Other commentators have pointed out that Rooney’s use of Carvalho as a groin trampoline was obviously unintentional and that he himself was fouled multiple times as he scrambled for possession. But these observers overlook the clearly visible licks of flame emerging from Carvalho’s shorts. We can now discern that in a fit of misinterpreted sportsmanship Rooney was attempting to stamp out a rather nasty crotch fire that flared up in his opponent’s nether regions. No doubt this gonadal conflagration was set by a volish agent so as to trap Rooney into a brave but red-card inducing act of humanitarian testicle trampling. For shame!

The worst thing about Portugal’s villainous victory is that it forced us to root for France in the ensuing semi-final. France! Oh, the shame of it still stings. Nevertheless, we are grateful to our French brothers for humiliating the Portuguese in their match-up and eagerly await their being crushed by Italy in the final.

England 1, Voles 0

June 26, 2006

Yes, despite the best efforts of their Ecuadorian puppet squad, the evil Volish empire was handed a convincing defeat courtesy of the miraculous free-kickery of Spice Girl impregnator and sometime international football star David Beckham.

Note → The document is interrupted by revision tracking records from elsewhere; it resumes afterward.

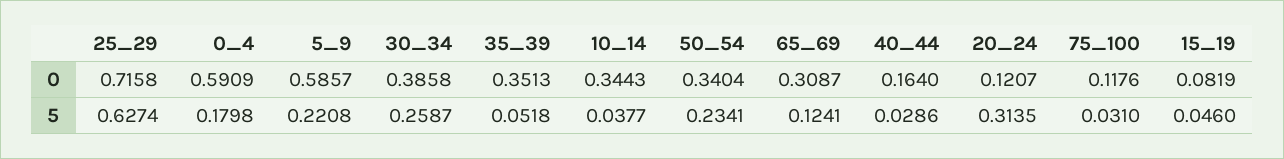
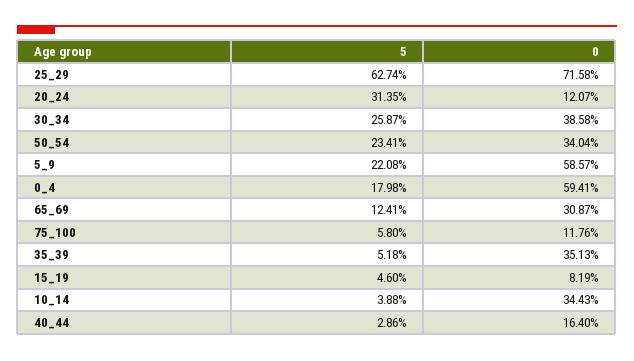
  {
    "25_29": {
      "0": 0.7158,
      "5": 0.6274
    },
    "0_4": {
-     "0": 0.5909,
+     "0": 0.5941,
      "5": 0.1798
    },
    "5_9": {
      "0": 0.5857,
      "5": 0.2208
    },
    "30_34": {
      "0": 0.3858,
      "5": 0.2587
    },
    "35_39": {
      "0": 0.3513,
      "5": 0.0518
    },
    "10_14": {
      "0": 0.3443,
-     "5": 0.0377
+     "5": 0.0388
    },
    "50_54": {
      "0": 0.3404,
      "5": 0.2341
    },
    "65_69": {
      "0": 0.3087,
      "5": 0.1241
    },
    "40_44": {
      "0": 0.164,
      "5": 0.0286
    },
    "20_24": {
      "0": 0.1207,
      "5": 0.3135
    },
    "75_100": {
      "0": 0.1176,
-     "5": 0.031
+     "5": 0.058
    },
    "15_19": {
      "0": 0.0819,
      "5": 0.046
    }
  }

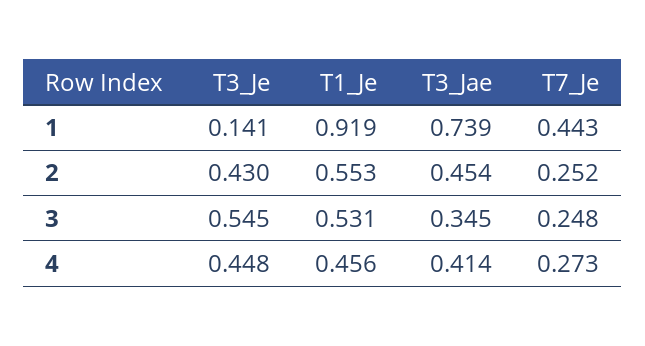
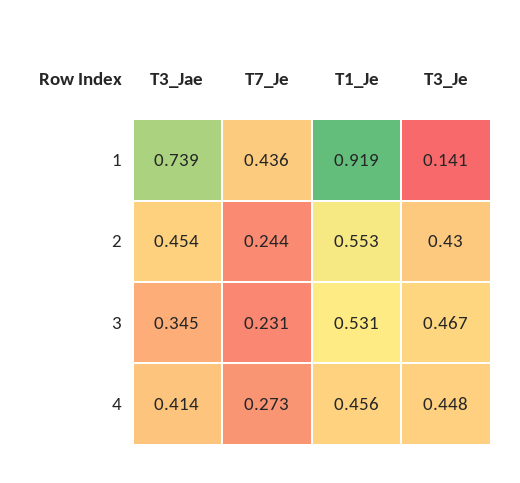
  {
    "T3_Je": {
      "1": 0.141,
      "2": 0.43,
-     "3": 0.545,
+     "3": 0.467,
      "4": 0.448
    },
    "T1_Je": {
      "1": 0.919,
      "2": 0.553,
      "3": 0.531,
      "4": 0.456
    },
    "T3_Jae": {
      "1": 0.739,
      "2": 0.454,
      "3": 0.345,
      "4": 0.414
    },
    "T7_Je": {
-     "1": 0.443,
+     "1": 0.436,
-     "2": 0.252,
+     "2": 0.244,
-     "3": 0.248,
+     "3": 0.231,
      "4": 0.273
    }
  }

After his gorgeous set-piece strike beat the Ecuadorian goalkeeper in the 60th minute, Beckham celebrated by vomiting on the field.

Slanderous reports have attributed this triumphant spew to dehydration but their hack authors are obviously ignorant of history. Beckham was clearly reprising Henry V’s famous victory retch at the Battle of Agincourt, where good King Hal showed the cowardly French what British soldiers – and army rations – are made of.

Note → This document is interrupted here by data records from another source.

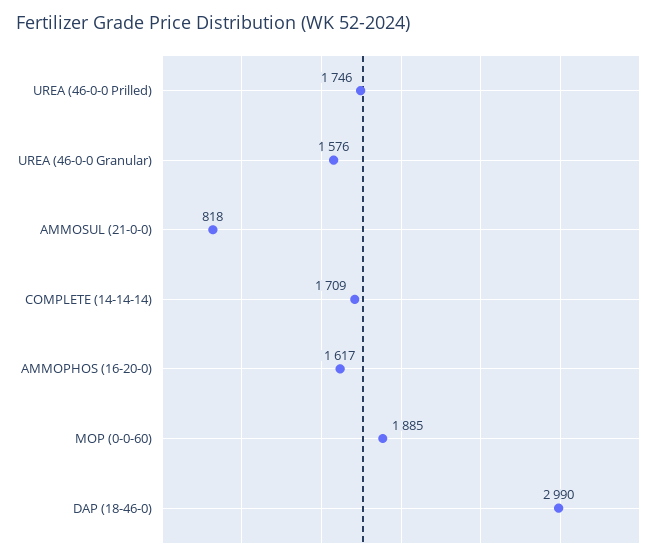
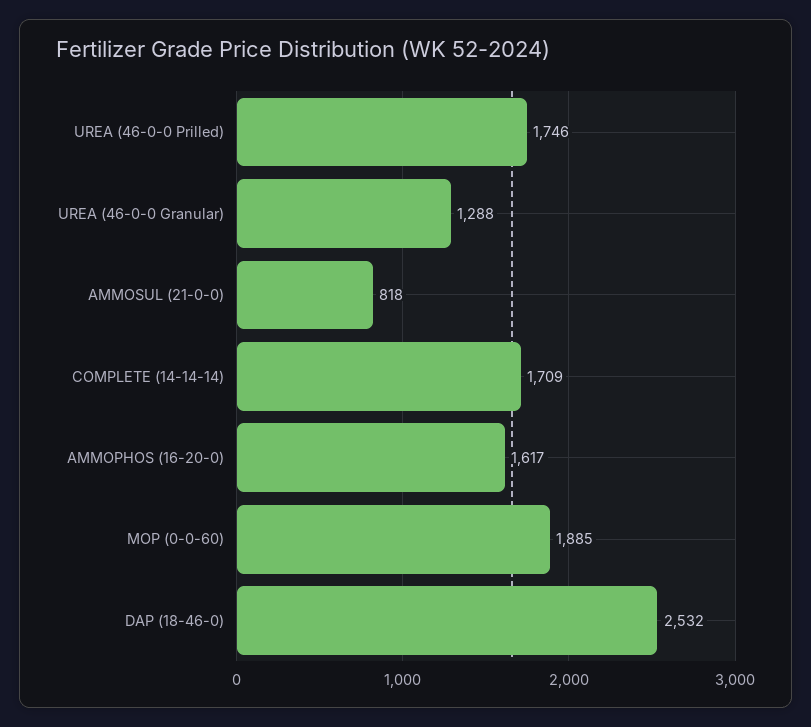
  {
    "UREA (46-0-0 Prilled)": 1746,
-   "UREA (46-0-0 Granular)": 1576,
+   "UREA (46-0-0 Granular)": 1288,
    "AMMOSUL (21-0-0)": 818,
    "COMPLETE (14-14-14)": 1709,
    "AMMOPHOS (16-20-0)": 1617,
    "MOP (0-0-60)": 1885,
-   "DAP (18-46-0)": 2990
+   "DAP (18-46-0)": 2532
  }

Attention must also be paid to the marvelous efforts of England striker phenom and wunderkind Wayne Rooney. Like the savage little British bulldog he so closely resembles, Rooney was relentless in attack, humiliating Ecuador’s hapless defenders with astonishing runs and cheeky flick passes through their legs. Rooney…

…who has apparently made a Faustian pact to acquire superior footballing skills in exchange for his neck, is a mere twenty years old and made his English Premier League debut at only 16 years of age. He was previously voted FIFA embryo-of-the-month three times in a row.


June 21, 2006

No, not that weird Beckett play (come to think of it, “weird Beckett play” might be something of a redundancy), but the sight of star England Striker Michael Owen writhing on the German sod in agony. Owen’s knee is kaput, probably the ACL, and he’s out for the rest of the World Cup, leaving an already battered and hobbling England team to face the evil empire of Ecuador on Sunday. It doesn’t look good but We Still Believe.

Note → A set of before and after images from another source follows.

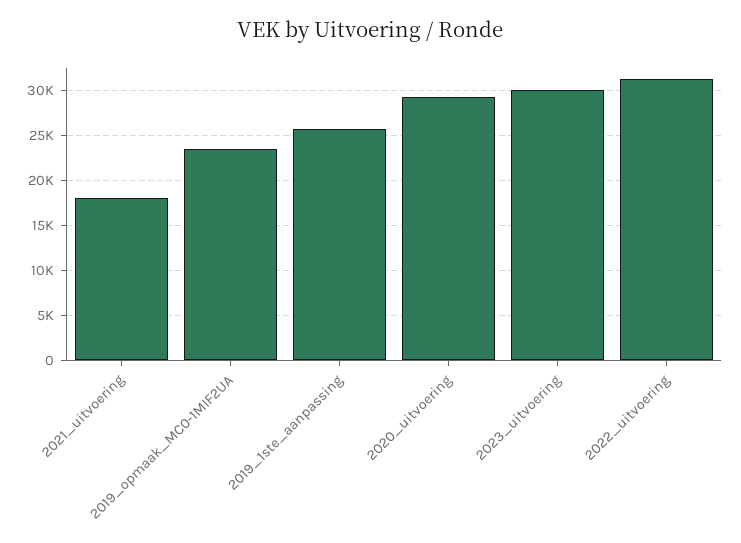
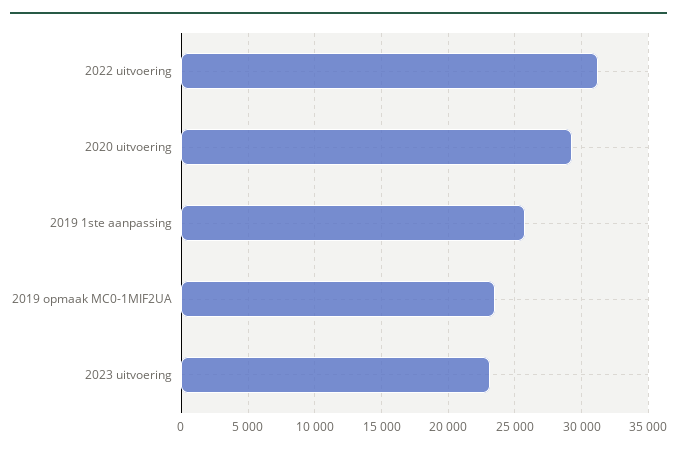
  {
-   "2021_uitvoering": 18000,
    "2019_opmaak_MC0-1MIF2UA": 23500,
    "2019_1ste_aanpassing": 26000,
    "2020_uitvoering": 29500,
-   "2023_uitvoering": 30000,
+   "2023_uitvoering": 23000,
    "2022_uitvoering": 31500
  }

As for the injury itself, it’s hard to believe this was a mere “accident.” Was this Krautish skullduggery in delayed vengeance for Monty’s victory over Rommel at El Alamein? Too obvious. Clearly, this was the work of voles.

Yes, Stephen Colbert has bears; your humble correspondent has voles – vicious, nefarious blighters the lot of them. Especially those Trinidadian and Tobagan voles. This time they’ve gone too far. In the name of her majesty Queen Elizabeth II and the Borough of Camden, I declare a polite English fatwah upon all voles and those who harbour voles. Note the proud British spelling of “harbour” and feel my nation’s wrath, you foul endless-molar sprouting vermin. You’re on notice!

Eng-uh-land, Eng-uh-land, Eng-uh-land

June 9, 2006

Ordinarily I find the whole frothing nationalism and ardent patriotism thing a bit silly. But there are a few exceptions. Despite the fact that I don't even like football that much (that's football not "soccer" you American swine), the advent of the World Cup does tug at my limey heartstrings and turn me into a rabid near-hooligan. So much so that I'm willing to temporarily subvert the solidly internationalist bent of this website and shout "Down with Paraguay." We shall fight on the beaches. We shall fight in the fields and in the streets (and on the pitch). We shall never surrender (a goal).